• [Job item]
Render every line of text in the records below as a Markdown table with two columns, No. and Text, numbering each row and leaving out blank lines.

• [Recorded information]

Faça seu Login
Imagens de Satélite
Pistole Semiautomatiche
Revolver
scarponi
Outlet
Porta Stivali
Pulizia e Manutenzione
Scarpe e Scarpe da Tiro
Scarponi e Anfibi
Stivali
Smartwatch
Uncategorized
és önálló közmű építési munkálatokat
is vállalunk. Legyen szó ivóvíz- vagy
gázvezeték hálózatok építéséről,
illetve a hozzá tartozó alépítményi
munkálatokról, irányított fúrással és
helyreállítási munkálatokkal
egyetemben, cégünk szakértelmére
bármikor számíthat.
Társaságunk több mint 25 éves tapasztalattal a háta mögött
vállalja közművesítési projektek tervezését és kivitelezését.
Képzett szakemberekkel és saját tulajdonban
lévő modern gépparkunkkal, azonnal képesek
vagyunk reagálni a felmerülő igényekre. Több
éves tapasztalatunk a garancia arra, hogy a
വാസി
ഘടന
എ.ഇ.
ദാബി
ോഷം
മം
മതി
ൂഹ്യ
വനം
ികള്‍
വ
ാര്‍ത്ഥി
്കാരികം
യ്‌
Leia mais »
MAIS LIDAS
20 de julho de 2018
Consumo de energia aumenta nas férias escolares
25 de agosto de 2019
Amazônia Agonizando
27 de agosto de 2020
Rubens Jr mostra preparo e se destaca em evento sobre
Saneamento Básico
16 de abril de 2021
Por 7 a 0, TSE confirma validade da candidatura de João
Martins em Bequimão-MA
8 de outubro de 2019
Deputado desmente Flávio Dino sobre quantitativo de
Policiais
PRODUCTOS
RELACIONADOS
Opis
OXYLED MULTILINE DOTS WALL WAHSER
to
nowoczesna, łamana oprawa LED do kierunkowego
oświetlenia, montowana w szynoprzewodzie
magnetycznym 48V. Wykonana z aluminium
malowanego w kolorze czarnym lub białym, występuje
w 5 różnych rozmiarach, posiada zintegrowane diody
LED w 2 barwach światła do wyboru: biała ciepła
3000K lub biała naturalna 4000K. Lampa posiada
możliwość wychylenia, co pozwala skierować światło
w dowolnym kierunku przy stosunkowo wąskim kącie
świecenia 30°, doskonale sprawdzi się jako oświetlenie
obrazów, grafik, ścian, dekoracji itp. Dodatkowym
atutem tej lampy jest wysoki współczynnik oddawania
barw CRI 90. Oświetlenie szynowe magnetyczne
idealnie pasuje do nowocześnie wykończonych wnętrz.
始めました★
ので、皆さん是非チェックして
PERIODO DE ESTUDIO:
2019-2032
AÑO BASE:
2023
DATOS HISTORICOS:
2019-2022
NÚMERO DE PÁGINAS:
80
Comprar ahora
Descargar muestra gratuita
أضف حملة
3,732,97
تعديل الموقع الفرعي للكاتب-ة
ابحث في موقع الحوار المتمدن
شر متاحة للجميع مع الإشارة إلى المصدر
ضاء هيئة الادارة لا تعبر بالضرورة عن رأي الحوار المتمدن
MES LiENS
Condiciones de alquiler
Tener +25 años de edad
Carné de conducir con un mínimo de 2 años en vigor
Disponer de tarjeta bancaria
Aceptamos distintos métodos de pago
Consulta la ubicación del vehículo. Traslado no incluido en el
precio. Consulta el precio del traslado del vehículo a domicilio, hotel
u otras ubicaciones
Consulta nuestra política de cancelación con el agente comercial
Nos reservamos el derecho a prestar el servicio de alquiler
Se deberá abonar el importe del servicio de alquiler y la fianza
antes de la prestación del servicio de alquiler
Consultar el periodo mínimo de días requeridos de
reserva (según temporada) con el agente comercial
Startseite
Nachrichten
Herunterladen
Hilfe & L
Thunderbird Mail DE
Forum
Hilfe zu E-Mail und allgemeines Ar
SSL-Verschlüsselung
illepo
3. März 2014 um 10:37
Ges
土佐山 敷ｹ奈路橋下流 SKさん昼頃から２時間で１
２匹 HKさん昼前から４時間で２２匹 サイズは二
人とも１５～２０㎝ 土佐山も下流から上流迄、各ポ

• [Response to this task]
| No. | Text |
|---|---|
| 1 | Faça seu Login |
| 2 | Imagens de Satélite |
| 3 | Pistole Semiautomatiche |
| 4 | Revolver |
| 5 | scarponi |
| 6 | Outlet |
| 7 | Porta Stivali |
| 8 | Pulizia e Manutenzione |
| 9 | Scarpe e Scarpe da Tiro |
| 10 | Scarponi e Anfibi |
| 11 | Stivali |
| 12 | Smartwatch |
| 13 | Uncategorized |
| 14 | és önálló közmű építési munkálatokat |
| 15 | is vállalunk. Legyen szó ivóvíz- vagy |
| 16 | gázvezeték hálózatok építéséről, |
| 17 | illetve a hozzá tartozó alépítményi |
| 18 | munkálatokról, irányított fúrással és |
| 19 | helyreállítási munkálatokkal |
| 20 | egyetemben, cégünk szakértelmére |
| 21 | bármikor számíthat. |
| 22 | Társaságunk több mint 25 éves tapasztalattal a háta mögött |
| 23 | vállalja közművesítési projektek tervezését és kivitelezését. |
| 24 | Képzett szakemberekkel és saját tulajdonban |
| 25 | lévő modern gépparkunkkal, azonnal képesek |
| 26 | vagyunk reagálni a felmerülő igényekre. Több |
| 27 | éves tapasztalatunk a garancia arra, hogy a |
| 28 | വാസി |
| 29 | ഘടന |
| 30 | എ.ഇ. |
| 31 | ദാബി |
| 32 | ോഷം |
| 33 | മം |
| 34 | മതി |
| 35 | ൂഹ്യ |
| 36 | വനം |
| 37 | ികള്‍ |
| 38 | വ |
| 39 | ാര്‍ത്ഥി |
| 40 | ്കാരികം |
| 41 | യ്‌ |
| 42 | Leia mais » |
| 43 | MAIS LIDAS |
| 44 | 20 de julho de 2018 |
| 45 | Consumo de energia aumenta nas férias escolares |
| 46 | 25 de agosto de 2019 |
| 47 | Amazônia Agonizando |
| 48 | 27 de agosto de 2020 |
| 49 | Rubens Jr mostra preparo e se destaca em evento sobre |
| 50 | Saneamento Básico |
| 51 | 16 de abril de 2021 |
| 52 | Por 7 a 0, TSE confirma validade da candidatura de João |
| 53 | Martins em Bequimão-MA |
| 54 | 8 de outubro de 2019 |
| 55 | Deputado desmente Flávio Dino sobre quantitativo de |
| 56 | Policiais |
| 57 | PRODUCTOS |
| 58 | RELACIONADOS |
| 59 | Opis |
| 60 | OXYLED MULTILINE DOTS WALL WAHSER |
| 61 | to |
| 62 | nowoczesna, łamana oprawa LED do kierunkowego |
| 63 | oświetlenia, montowana w szynoprzewodzie |
| 64 | magnetycznym 48V. Wykonana z aluminium |
| 65 | malowanego w kolorze czarnym lub białym, występuje |
| 66 | w 5 różnych rozmiarach, posiada zintegrowane diody |
| 67 | LED w 2 barwach światła do wyboru: biała ciepła |
| 68 | 3000K lub biała naturalna 4000K. Lampa posiada |
| 69 | możliwość wychylenia, co pozwala skierować światło |
| 70 | w dowolnym kierunku przy stosunkowo wąskim kącie |
| 71 | świecenia 30°, doskonale sprawdzi się jako oświetlenie |
| 72 | obrazów, grafik, ścian, dekoracji itp. Dodatkowym |
| 73 | atutem tej lampy jest wysoki współczynnik oddawania |
| 74 | barw CRI 90. Oświetlenie szynowe magnetyczne |
| 75 | idealnie pasuje do nowocześnie wykończonych wnętrz. |
| 76 | 始めました★ |
| 77 | ので、皆さん是非チェックして |
| 78 | PERIODO DE ESTUDIO: |
| 79 | 2019-2032 |
| 80 | AÑO BASE: |
| 81 | 2023 |
| 82 | DATOS HISTORICOS: |
| 83 | 2019-2022 |
| 84 | NÚMERO DE PÁGINAS: |
| 85 | 80 |
| 86 | Comprar ahora |
| 87 | Descargar muestra gratuita |
| 88 | أضف حملة |
| 89 | 3,732,97 |
| 90 | تعديل الموقع الفرعي للكاتب-ة |
| 91 | ابحث في موقع الحوار المتمدن |
| 92 | شر متاحة للجميع مع الإشارة إلى المصدر |
| 93 | ضاء هيئة الادارة لا تعبر بالضرورة عن رأي الحوار المتمدن |
| 94 | MES LiENS |
| 95 | Condiciones de alquiler |
| 96 | Tener +25 años de edad |
| 97 | Carné de conducir con un mínimo de 2 años en vigor |
| 98 | Disponer de tarjeta bancaria |
| 99 | Aceptamos distintos métodos de pago |
| 100 | Consulta la ubicación del vehículo. Traslado no incluido en el |
| 101 | precio. Consulta el precio del traslado del vehículo a domicilio, hotel |
| 102 | u otras ubicaciones |
| 103 | Consulta nuestra política de cancelación con el agente comercial |
| 104 | Nos reservamos el derecho a prestar el servicio de alquiler |
| 105 | Se deberá abonar el importe del servicio de alquiler y la fianza |
| 106 | antes de la prestación del servicio de alquiler |
| 107 | Consultar el periodo mínimo de días requeridos de |
| 108 | reserva (según temporada) con el agente comercial |
| 109 | Startseite |
| 110 | Nachrichten |
| 111 | Herunterladen |
| 112 | Hilfe & L |
| 113 | Thunderbird Mail DE |
| 114 | Forum |
| 115 | Hilfe zu E-Mail und allgemeines Ar |
| 116 | SSL-Verschlüsselung |
| 117 | illepo |
| 118 | 3. März 2014 um 10:37 |
| 119 | Ges |
| 120 | 土佐山 敷ｹ奈路橋下流 SKさん昼頃から２時間で１ |
| 121 | ２匹 HKさん昼前から４時間で２２匹 サイズは二 |
| 122 | 人とも１５～２０㎝ 土佐山も下流から上流迄、各ポ |